Insurers to fork out $815 million in repayments after overcharging consumers

Insurers to fork out $815 million in repayments after overcharging consumers

Photo credit: Melissa Walker Horn (via Unsplash)

The nation’s corporate watchdog is calling on all general insurers to ditch unnecessary pricing complexity after a report revealed they will be forced to repay $815 million to almost 6 million consumers.

In a report released by the Australian Securities and Investments Commission (ASIC), the agency noted more than 6.5 million insurance policies had been impacted by pricing failures uncovered between January 2018 and October 2021.

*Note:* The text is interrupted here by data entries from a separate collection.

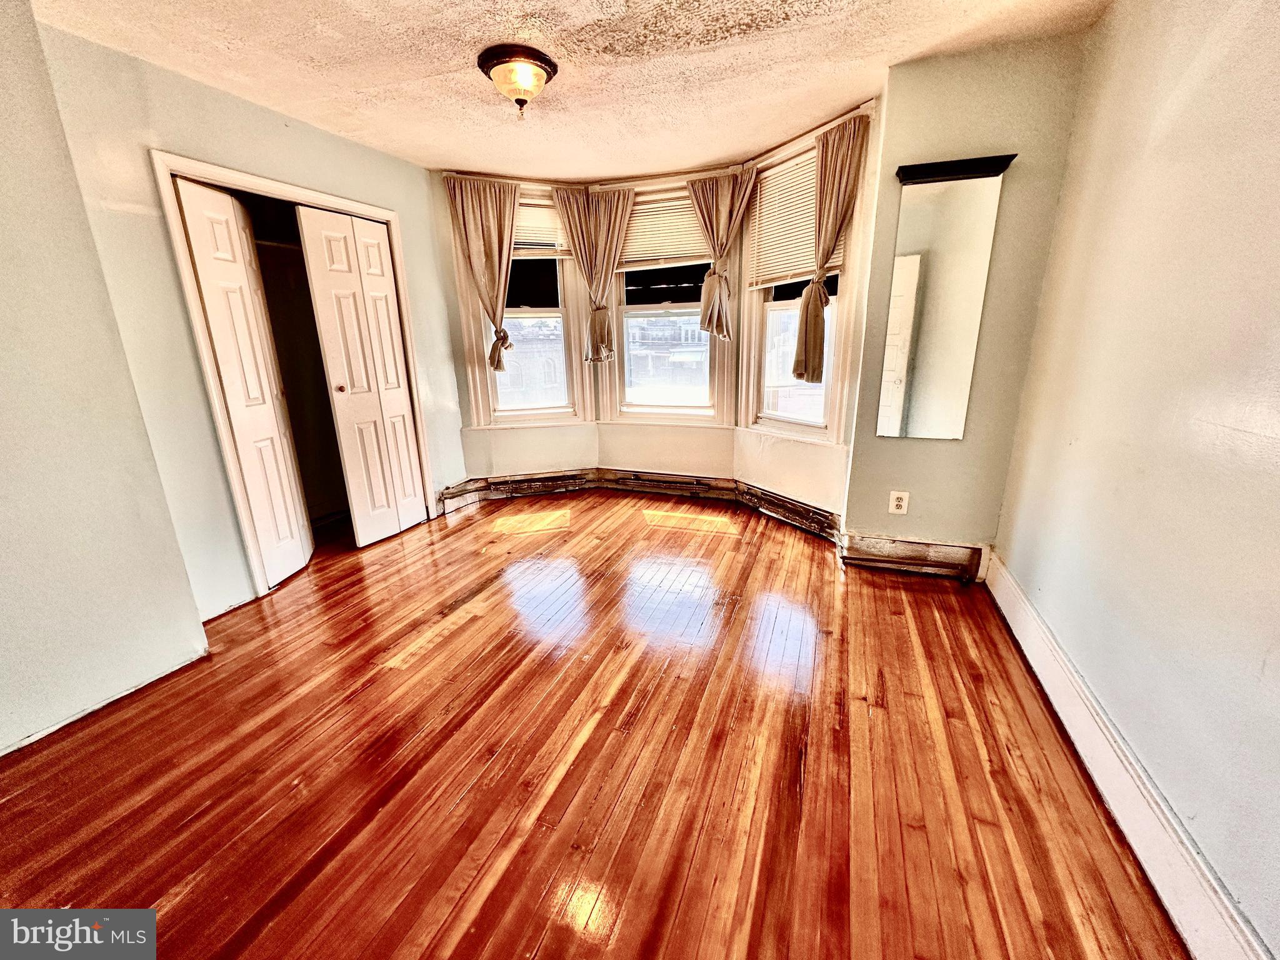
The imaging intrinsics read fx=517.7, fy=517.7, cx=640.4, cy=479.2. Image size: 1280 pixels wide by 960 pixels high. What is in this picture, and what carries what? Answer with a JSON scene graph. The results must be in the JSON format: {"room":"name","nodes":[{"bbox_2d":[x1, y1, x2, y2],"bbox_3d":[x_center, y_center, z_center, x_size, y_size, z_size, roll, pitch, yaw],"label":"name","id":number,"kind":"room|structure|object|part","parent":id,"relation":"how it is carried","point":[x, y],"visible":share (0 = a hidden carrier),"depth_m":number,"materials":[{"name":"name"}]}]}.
{"room":"bedroom","nodes":[
{"label":"bedroom","id":0,"kind":"room"},
{"bbox_2d":[0,0,211,758],"bbox_3d":[-2.320,-0.164,1.175,0.188,2.458,1.966,5,17,19],"label":"left front wall","id":1,"kind":"structure","parent":0,"point":[6,493],"depth_m":1.80,"materials":[{"name":"paint"}]},
{"bbox_2d":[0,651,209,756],"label":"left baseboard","id":2,"kind":"structure","parent":1,"relation":"attached to","point":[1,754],"depth_m":1.93,"materials":[{"name":"white"}]},
{"bbox_2d":[35,15,473,628],"bbox_3d":[-1.831,-0.753,3.098,0.168,2.450,2.196,5,17,19],"label":"left wall","id":3,"kind":"structure","parent":0,"point":[316,135],"depth_m":2.37,"materials":[{"name":"paint"}]},
{"bbox_2d":[151,150,438,597],"bbox_3d":[-1.940,-0.550,3.057,0.330,2.075,1.336,5,17,19],"label":"door frame","id":4,"kind":"structure","parent":3,"relation":"attached to","point":[350,208],"depth_m":2.60,"materials":[{"name":"white paint"}]},
{"bbox_2d":[174,175,314,593],"bbox_3d":[-2.034,-0.421,2.706,0.082,1.989,0.435,-2,16,-5],"label":"bifold door","id":5,"kind":"structure","parent":4,"relation":"in","point":[221,342],"depth_m":2.65,"materials":[{"name":"white paint"}]},
{"bbox_2d":[296,204,426,546],"bbox_3d":[-1.687,-0.586,3.278,0.083,1.983,0.565,5,17,19],"label":"bifold door","id":6,"kind":"structure","parent":4,"relation":"in","point":[319,229],"depth_m":3.21,"materials":[{"name":"white paint"}]},
{"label":"doorknob","id":7,"kind":"part","parent":6,"relation":"part of","materials":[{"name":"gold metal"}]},
{"bbox_2d":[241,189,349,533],"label":"closet","id":8,"kind":"object","parent":3,"relation":"in","point":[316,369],"visible":0.37,"depth_m":3.52,"materials":[{"name":"brown"}]},
{"bbox_2d":[28,0,1109,180],"bbox_3d":[-0.408,-1.629,1.481,4.007,0.116,4.932,5,17,19],"label":"ceiling","id":9,"kind":"structure","parent":0,"point":[531,9],"depth_m":2.20,"materials":[{"name":"paint"}]},
{"bbox_2d":[476,44,558,117],"bbox_3d":[-0.532,-1.700,2.281,0.337,0.216,0.337,5,17,19],"label":"ceiling light","id":10,"kind":"object","parent":9,"relation":"attached to","point":[528,55],"visible":0.98,"depth_m":2.19,"materials":[{"name":"beige glass"}]},
{"bbox_2d":[0,485,1189,959],"bbox_3d":[-0.626,0.807,2.179,4.420,0.108,5.519,5,17,19],"label":"floor","id":11,"kind":"structure","parent":0,"point":[459,530],"depth_m":1.63,"materials":[{"name":"brown wood"}]},
{"bbox_2d":[430,90,878,527],"bbox_3d":[-0.010,-0.970,3.727,3.299,2.529,0.842,5,17,19],"label":"bay wall","id":12,"kind":"structure","parent":0,"point":[645,455],"depth_m":3.92,"materials":[{"name":"beige paint"}]},
{"bbox_2d":[452,183,588,428],"bbox_3d":[-0.920,-1.294,4.078,0.943,1.850,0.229,-6,17,-16],"label":"left window","id":13,"kind":"structure","parent":12,"relation":"in","point":[525,412],"depth_m":4.12,"materials":[{"name":"white"}]},
{"bbox_2d":[445,175,517,370],"bbox_3d":[-1.097,-1.482,3.813,0.500,1.332,0.125,-5,17,-13],"label":"curtain","id":14,"kind":"object","parent":13,"relation":"hanging from","point":[480,219],"visible":0.96,"depth_m":3.75,"materials":[{"name":"beige fabric"}]},
{"bbox_2d":[513,197,571,256],"bbox_3d":[-0.874,-1.910,3.936,0.735,0.398,0.048,-5,17,-15],"label":"window blind","id":15,"kind":"object","parent":13,"relation":"attached to","point":[525,240],"visible":0.5,"depth_m":3.96,"materials":[{"name":"white plastic"}]},
{"bbox_2d":[552,182,633,364],"bbox_3d":[-0.348,-1.536,3.945,0.521,1.235,0.144,5,17,19],"label":"curtain","id":16,"kind":"object","parent":12,"relation":"attached to","point":[597,324],"visible":0.96,"depth_m":3.88,"materials":[{"name":"beige fabric"}]},
{"bbox_2d":[438,466,843,544],"bbox_3d":[-0.032,0.178,3.750,2.903,0.172,0.734,5,17,19],"label":"baseboard heater","id":17,"kind":"object","parent":12,"relation":"attached to","point":[801,507],"visible":0.87,"depth_m":4.05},
{"bbox_2d":[604,181,731,423],"bbox_3d":[0.229,-1.297,4.020,1.013,1.784,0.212,5,17,19],"label":"center window","id":18,"kind":"structure","parent":12,"relation":"in","point":[624,310],"depth_m":4.10,"materials":[{"name":"white"}]},
{"bbox_2d":[617,188,709,268],"bbox_3d":[0.188,-1.834,3.838,0.840,0.479,0.049,5,17,19],"label":"window blind","id":19,"kind":"object","parent":18,"relation":"attached to","point":[645,205],"visible":0.74,"depth_m":3.85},
{"bbox_2d":[686,166,758,341],"bbox_3d":[0.553,-1.555,3.635,0.510,1.105,0.121,5,17,19],"label":"curtain","id":20,"kind":"object","parent":12,"relation":"attached to","point":[703,318],"visible":0.96,"depth_m":3.58,"materials":[{"name":"beige fabric"}]},
{"bbox_2d":[737,106,876,448],"bbox_3d":[1.021,-1.136,3.353,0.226,1.855,0.988,-10,19,-29],"label":"right window","id":21,"kind":"structure","parent":12,"relation":"in","point":[801,429],"depth_m":3.43,"materials":[{"name":"white"}]},
{"bbox_2d":[749,146,821,286],"bbox_3d":[0.958,-1.599,3.225,0.048,0.683,0.763,-10,18,-27],"label":"window blind","id":22,"kind":"object","parent":21,"relation":"attached to","point":[809,256],"visible":0.68,"depth_m":3.28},
{"bbox_2d":[791,111,866,387],"bbox_3d":[1.046,-1.235,2.997,0.114,1.362,0.411,-11,19,-30],"label":"curtain","id":23,"kind":"object","parent":21,"relation":"hanging from","point":[814,291],"visible":0.95,"depth_m":2.93,"materials":[{"name":"fabric"}]},
{"bbox_2d":[843,31,1088,565],"bbox_3d":[1.554,-0.699,2.599,0.825,2.471,0.177,5,17,19],"label":"back wall","id":24,"kind":"structure","parent":0,"point":[852,487],"depth_m":2.43,"materials":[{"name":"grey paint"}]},
{"bbox_2d":[888,490,909,514],"bbox_3d":[1.389,0.126,2.787,0.079,0.125,0.009,5,17,19],"label":"wall outlet","id":25,"kind":"object","parent":24,"relation":"attached to","point":[905,509],"visible":0.99,"depth_m":2.78,"materials":[{"name":"white plastic"}]},
{"bbox_2d":[839,532,987,581],"bbox_3d":[1.480,0.414,2.821,0.695,0.180,0.049,5,17,19],"label":"baseboard heater","id":26,"kind":"object","parent":24,"relation":"attached to","point":[910,544],"visible":0.94,"depth_m":2.80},
{"bbox_2d":[878,158,1006,441],"bbox_3d":[1.426,-0.818,2.498,0.512,1.275,0.040,5,17,19],"label":"mirror","id":27,"kind":"object","parent":24,"relation":"attached to","point":[923,353],"visible":1,"depth_m":2.48,"materials":[{"name":"mirror"}]},
{"bbox_2d":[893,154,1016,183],"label":"mirror shelf","id":28,"kind":"object","parent":24,"relation":"attached to","point":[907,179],"visible":0.93,"depth_m":2.30,"materials":[{"name":"black wood"}]},
{"bbox_2d":[990,0,1279,959],"bbox_3d":[1.240,-0.126,0.695,0.167,2.467,4.091,5,17,19],"label":"right wall","id":29,"kind":"structure","parent":0,"point":[1275,92],"depth_m":1.38,"materials":[{"name":"paint"}]},
{"bbox_2d":[981,552,1269,959],"bbox_3d":[1.234,0.912,1.189,0.020,0.159,3.585,5,17,19],"label":"baseboard","id":30,"kind":"structure","parent":29,"relation":"attached to","point":[1082,754],"depth_m":1.35,"materials":[{"name":"white paint"}]}
]}

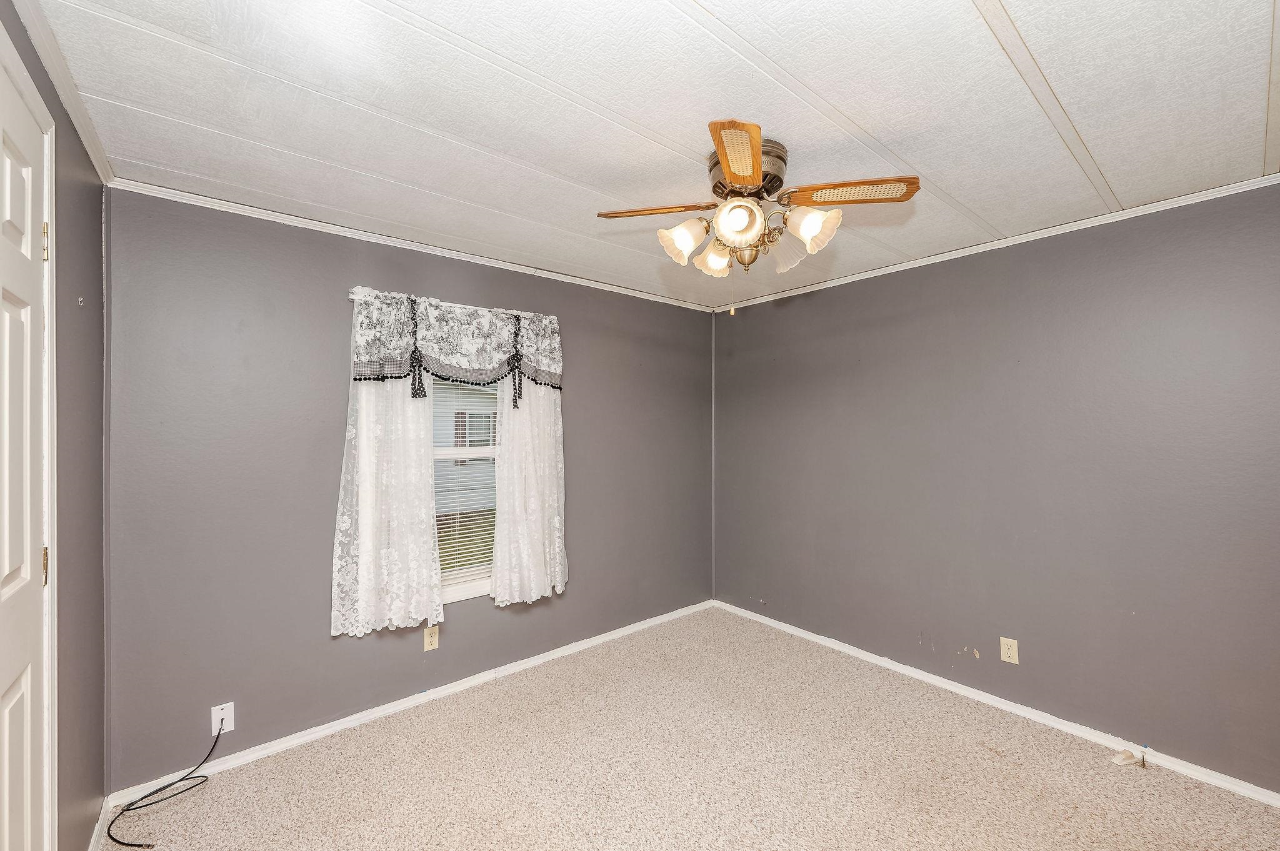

According to the findings, Insurance Australia Group (ASX: IAG), which is behind brands like NRMA, GCU, Coles Insurance, IAL and SGIC, has accumulated a remediation bill of around $447.2 million.

Other companies noted by the watchdog include RACQ Insurance, which has racked up a debt of $220 million, in addition to QBE Insurance ($90.4 million), AAI Limited (19.6 million), Allianz Australia General Insurance Limited ($13.2 million), amongst others.

The findings come after ASIC commenced civil proceedings against Insurance Australia Limited in 2021, and RACQ Insurance Limited in 2023 for allegedly failing to honour pricing promises or misleading customers.

“ASIC’s report reveals three main causes for the systemic pricing failures. First, unnecessary complexity in pricing promises and pricing practices—accounting for the lion’s share (at least $379 million) of the remediation,” ASIC deputy chair Karen Chester said.

“Second, persistent underinvestment in systems, controls and data.

“Third, and perhaps the most disappointing, insurers’ inaction despite being on notice for years about these pricing risks.”

In late 2021, ASIC called on all general insurers to undertake a review of their pricing systems and controls as a matter of priority after noticing a ‘significant increase’ in pricing-related breach reports.

The watchdog wrote to 11 general insurers at the time, which collectively represented around 68 per cent of the general insurance market in Australia, directing them to complete the review.

ASIC also put general insurers on notice of these risks with a public announcement in 2013, the publication of a report in 2015 and another public reminder in 2017.

"It is beyond disappointing that despite past ASIC warnings and action, it took our further direction in late 2021 for general insurers to comprehensively find, fix and repay their customers for these broken promises,” Chester said.

“Earlier action by insurers would have avoided much of the consumer harm we now see, with $815 million in remediation.

"It’s now up to the boards of general insurers to ensure the prompt and full repayment of the $815 million owed to their 5.6 million customers, implement the fixes needed and rebuild consumer trust.”

ASIC has also commenced other investigations into general insurers involving suspected failures to deliver on price discounts promised.